**WHAT THE TASK ASKS:**
Write out nothing except the lines of the entries below, from the first through the one containing "32: (130, 294, 2.99)", exactly and without pictures.

^^^^^^^^^^^^^^^^

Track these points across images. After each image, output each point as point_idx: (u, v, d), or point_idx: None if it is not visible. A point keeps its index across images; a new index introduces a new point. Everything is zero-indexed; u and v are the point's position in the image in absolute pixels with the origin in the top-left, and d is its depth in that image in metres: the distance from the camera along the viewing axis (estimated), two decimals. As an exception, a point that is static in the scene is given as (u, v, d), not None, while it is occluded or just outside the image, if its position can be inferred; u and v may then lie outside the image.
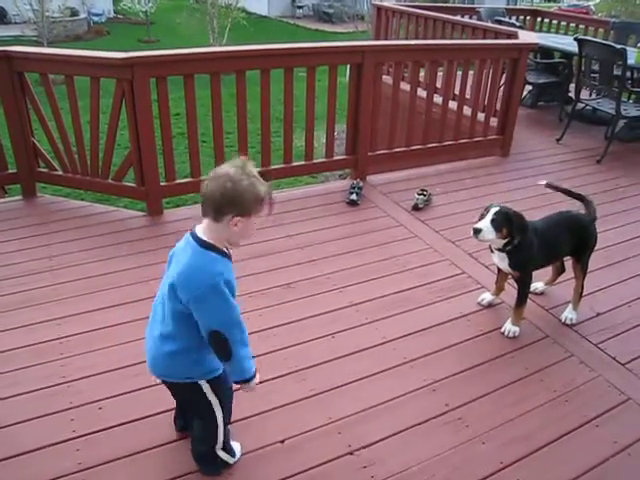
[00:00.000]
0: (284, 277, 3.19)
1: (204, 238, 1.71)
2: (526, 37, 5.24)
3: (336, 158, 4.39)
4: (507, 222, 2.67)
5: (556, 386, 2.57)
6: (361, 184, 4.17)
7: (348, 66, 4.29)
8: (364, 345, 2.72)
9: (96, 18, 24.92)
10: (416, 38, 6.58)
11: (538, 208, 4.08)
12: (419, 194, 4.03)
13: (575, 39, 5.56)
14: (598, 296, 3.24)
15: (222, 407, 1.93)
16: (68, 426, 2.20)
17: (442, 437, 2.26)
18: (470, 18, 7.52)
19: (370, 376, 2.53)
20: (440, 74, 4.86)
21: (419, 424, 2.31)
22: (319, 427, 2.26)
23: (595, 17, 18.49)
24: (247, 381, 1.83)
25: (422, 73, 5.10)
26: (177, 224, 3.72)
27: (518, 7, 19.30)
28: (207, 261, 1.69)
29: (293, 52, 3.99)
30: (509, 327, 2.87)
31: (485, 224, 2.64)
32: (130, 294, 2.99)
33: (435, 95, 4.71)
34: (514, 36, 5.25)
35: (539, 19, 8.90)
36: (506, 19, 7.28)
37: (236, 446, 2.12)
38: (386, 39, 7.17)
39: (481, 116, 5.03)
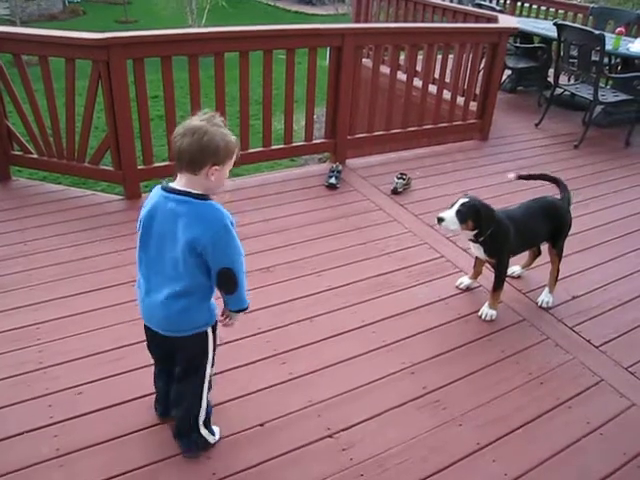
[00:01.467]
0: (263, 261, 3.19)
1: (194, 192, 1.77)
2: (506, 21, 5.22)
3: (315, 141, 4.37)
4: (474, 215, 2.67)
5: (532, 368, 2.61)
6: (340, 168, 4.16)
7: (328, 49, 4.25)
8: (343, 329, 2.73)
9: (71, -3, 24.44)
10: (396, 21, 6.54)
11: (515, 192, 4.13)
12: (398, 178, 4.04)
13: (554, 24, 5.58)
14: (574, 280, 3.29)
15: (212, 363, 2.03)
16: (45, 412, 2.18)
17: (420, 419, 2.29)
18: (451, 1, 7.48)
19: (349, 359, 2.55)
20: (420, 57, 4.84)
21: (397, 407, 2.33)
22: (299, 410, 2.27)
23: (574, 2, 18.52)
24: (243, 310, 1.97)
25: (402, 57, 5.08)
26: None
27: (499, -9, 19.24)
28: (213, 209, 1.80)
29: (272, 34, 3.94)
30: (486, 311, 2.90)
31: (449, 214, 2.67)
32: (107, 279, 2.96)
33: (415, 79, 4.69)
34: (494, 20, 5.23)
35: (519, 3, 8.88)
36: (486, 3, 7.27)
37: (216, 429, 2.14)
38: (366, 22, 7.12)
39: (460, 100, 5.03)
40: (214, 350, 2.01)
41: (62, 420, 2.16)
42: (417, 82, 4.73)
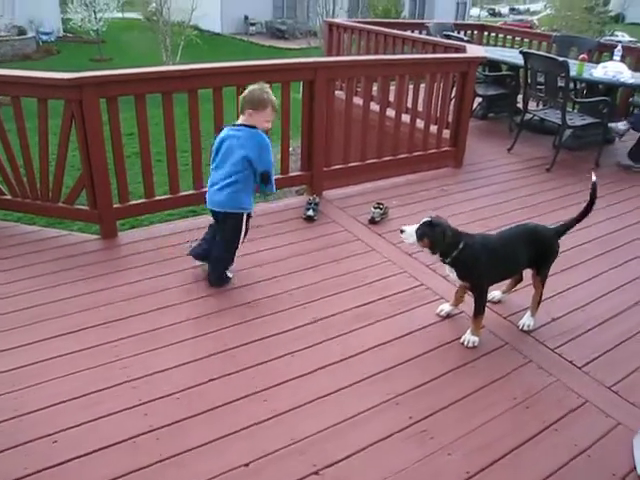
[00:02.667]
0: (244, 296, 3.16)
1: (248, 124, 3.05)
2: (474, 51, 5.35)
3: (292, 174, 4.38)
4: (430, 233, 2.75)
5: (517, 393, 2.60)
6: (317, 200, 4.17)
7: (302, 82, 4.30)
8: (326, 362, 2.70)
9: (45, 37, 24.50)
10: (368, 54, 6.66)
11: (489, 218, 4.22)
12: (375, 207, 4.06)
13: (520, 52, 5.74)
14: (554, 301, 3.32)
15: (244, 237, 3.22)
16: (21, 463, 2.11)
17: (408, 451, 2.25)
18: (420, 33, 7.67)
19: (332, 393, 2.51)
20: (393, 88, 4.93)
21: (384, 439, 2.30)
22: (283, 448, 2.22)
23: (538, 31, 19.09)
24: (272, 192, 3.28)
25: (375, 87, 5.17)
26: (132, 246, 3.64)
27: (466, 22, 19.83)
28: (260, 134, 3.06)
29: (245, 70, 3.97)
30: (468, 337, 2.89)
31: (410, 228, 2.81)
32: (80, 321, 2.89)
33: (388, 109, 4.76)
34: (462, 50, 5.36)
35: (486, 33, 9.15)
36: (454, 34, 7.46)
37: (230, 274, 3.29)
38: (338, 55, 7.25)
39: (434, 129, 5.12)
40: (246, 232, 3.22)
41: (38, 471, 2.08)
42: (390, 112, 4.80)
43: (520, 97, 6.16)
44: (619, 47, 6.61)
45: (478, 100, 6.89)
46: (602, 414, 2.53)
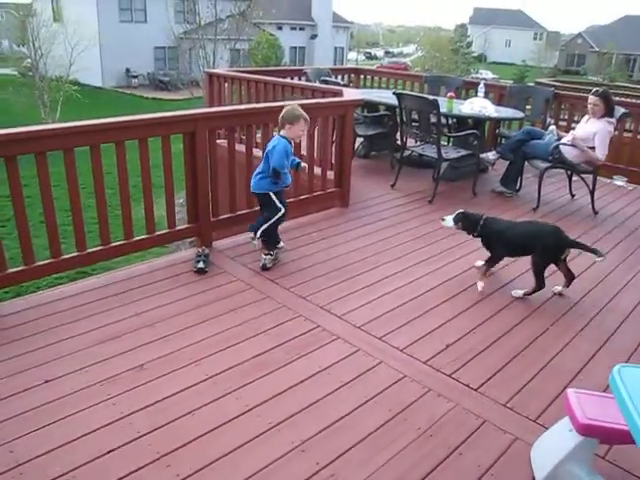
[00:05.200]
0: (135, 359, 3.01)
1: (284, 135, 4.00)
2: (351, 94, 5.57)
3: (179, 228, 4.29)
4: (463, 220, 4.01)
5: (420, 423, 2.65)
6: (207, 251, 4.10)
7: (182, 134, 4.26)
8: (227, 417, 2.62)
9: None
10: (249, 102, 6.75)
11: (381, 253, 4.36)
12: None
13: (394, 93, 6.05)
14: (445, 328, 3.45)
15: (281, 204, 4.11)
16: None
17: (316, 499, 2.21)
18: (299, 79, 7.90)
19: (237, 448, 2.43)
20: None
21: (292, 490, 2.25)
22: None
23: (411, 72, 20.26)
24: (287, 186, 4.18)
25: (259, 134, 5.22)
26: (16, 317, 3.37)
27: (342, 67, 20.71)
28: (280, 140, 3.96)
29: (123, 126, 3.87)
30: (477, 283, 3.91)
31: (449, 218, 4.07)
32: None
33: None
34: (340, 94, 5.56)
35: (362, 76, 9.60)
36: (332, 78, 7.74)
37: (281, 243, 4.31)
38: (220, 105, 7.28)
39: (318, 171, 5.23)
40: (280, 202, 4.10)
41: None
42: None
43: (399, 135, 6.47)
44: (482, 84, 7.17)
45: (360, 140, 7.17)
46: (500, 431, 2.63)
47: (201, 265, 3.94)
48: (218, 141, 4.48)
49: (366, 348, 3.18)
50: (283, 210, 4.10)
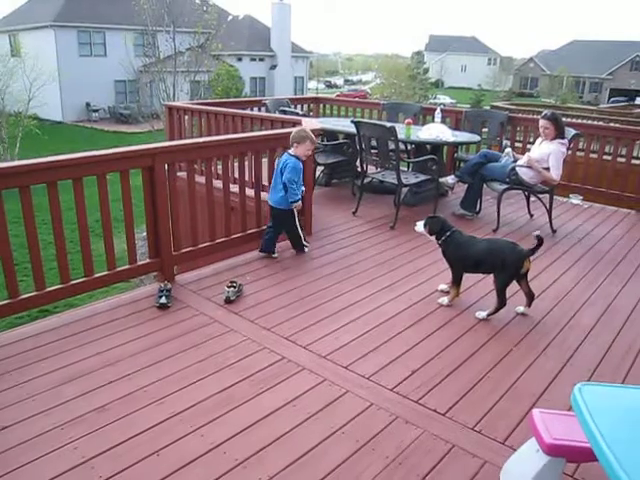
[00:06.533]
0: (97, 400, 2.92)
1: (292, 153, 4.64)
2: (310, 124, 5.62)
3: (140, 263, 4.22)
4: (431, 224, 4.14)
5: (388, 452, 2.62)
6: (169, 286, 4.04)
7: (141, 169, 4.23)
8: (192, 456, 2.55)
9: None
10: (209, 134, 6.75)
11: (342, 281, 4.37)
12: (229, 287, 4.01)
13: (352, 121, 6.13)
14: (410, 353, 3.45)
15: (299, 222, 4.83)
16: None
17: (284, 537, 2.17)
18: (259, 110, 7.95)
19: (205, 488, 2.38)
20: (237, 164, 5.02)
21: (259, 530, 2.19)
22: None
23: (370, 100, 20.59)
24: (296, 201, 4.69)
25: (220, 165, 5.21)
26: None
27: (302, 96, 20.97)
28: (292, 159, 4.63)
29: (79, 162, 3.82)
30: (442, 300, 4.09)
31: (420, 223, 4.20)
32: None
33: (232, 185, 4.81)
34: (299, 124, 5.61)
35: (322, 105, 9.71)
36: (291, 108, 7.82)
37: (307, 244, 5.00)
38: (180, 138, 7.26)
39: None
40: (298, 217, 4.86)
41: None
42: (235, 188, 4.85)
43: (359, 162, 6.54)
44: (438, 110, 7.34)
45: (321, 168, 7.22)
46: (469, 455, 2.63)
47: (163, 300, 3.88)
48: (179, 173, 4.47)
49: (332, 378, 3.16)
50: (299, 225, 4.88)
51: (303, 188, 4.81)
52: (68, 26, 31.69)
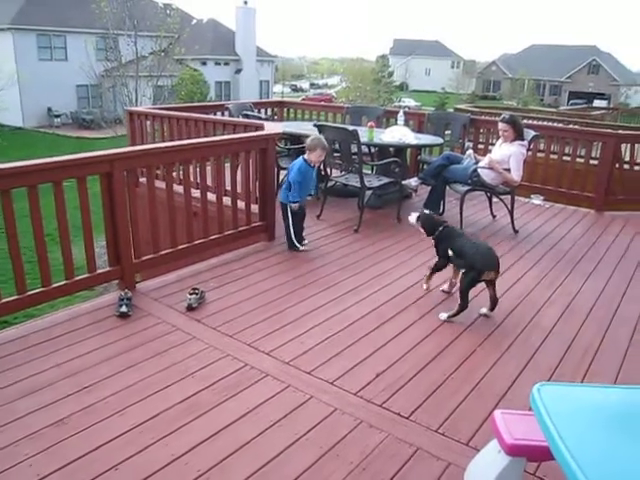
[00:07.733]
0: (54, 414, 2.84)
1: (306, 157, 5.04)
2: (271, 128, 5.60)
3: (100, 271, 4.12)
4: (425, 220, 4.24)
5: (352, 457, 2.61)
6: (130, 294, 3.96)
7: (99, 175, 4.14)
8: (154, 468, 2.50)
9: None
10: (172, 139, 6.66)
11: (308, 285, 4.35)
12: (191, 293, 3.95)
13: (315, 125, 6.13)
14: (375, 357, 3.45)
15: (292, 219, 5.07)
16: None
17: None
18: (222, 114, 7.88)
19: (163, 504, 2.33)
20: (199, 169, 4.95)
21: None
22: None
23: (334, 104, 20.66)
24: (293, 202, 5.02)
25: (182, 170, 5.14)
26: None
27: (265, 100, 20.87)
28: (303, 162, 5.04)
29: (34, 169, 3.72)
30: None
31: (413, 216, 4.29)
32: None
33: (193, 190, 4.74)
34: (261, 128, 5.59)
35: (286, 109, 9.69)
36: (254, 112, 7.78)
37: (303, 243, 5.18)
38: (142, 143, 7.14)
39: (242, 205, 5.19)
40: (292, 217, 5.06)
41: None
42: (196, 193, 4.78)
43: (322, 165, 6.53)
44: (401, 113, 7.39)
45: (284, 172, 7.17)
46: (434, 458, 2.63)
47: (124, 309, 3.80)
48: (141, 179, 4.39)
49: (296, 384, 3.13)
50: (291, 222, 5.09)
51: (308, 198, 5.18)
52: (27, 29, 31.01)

^^^^^^^^^^^^^^^^

**OUTPUT OF THE EXERCISE:**
Track these points across images. After each image, output each point as point_idx: (u, v, d), or point_idx: None if it is not visible. A point keeps its index across images; a new index introduces a new point. Everything is zero-indexed; u and v are the point's position in the image in absolute pixels with the origin in the top-left, and d is its depth in that image in metres: the distance from the camera along the viewing axis (estimated), two decimals. As an exception, a point that is static in the scene is given as (u, v, d), not None, while it is occluded or just outside the image, if its position can be inferred; u and v may then lie outside the image.
[00:00.000]
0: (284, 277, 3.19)
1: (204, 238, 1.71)
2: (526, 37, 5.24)
3: (336, 158, 4.39)
4: (507, 222, 2.67)
5: (556, 386, 2.57)
6: (361, 184, 4.17)
7: (348, 66, 4.29)
8: (364, 345, 2.72)
9: (96, 18, 24.92)
10: (416, 38, 6.58)
11: (538, 208, 4.08)
12: (419, 194, 4.03)
13: (575, 39, 5.56)
14: (598, 296, 3.24)
15: (222, 407, 1.93)
16: (68, 426, 2.20)
17: (442, 437, 2.26)
18: (470, 18, 7.52)
19: (370, 376, 2.53)
20: (440, 74, 4.86)
21: (419, 424, 2.31)
22: (319, 427, 2.26)
23: (595, 17, 18.49)
24: (247, 381, 1.83)
25: (422, 73, 5.10)
26: (177, 224, 3.72)
27: (518, 7, 19.30)
28: (207, 261, 1.69)
29: (293, 52, 3.99)
30: (509, 327, 2.87)
31: (485, 224, 2.64)
32: (130, 294, 2.99)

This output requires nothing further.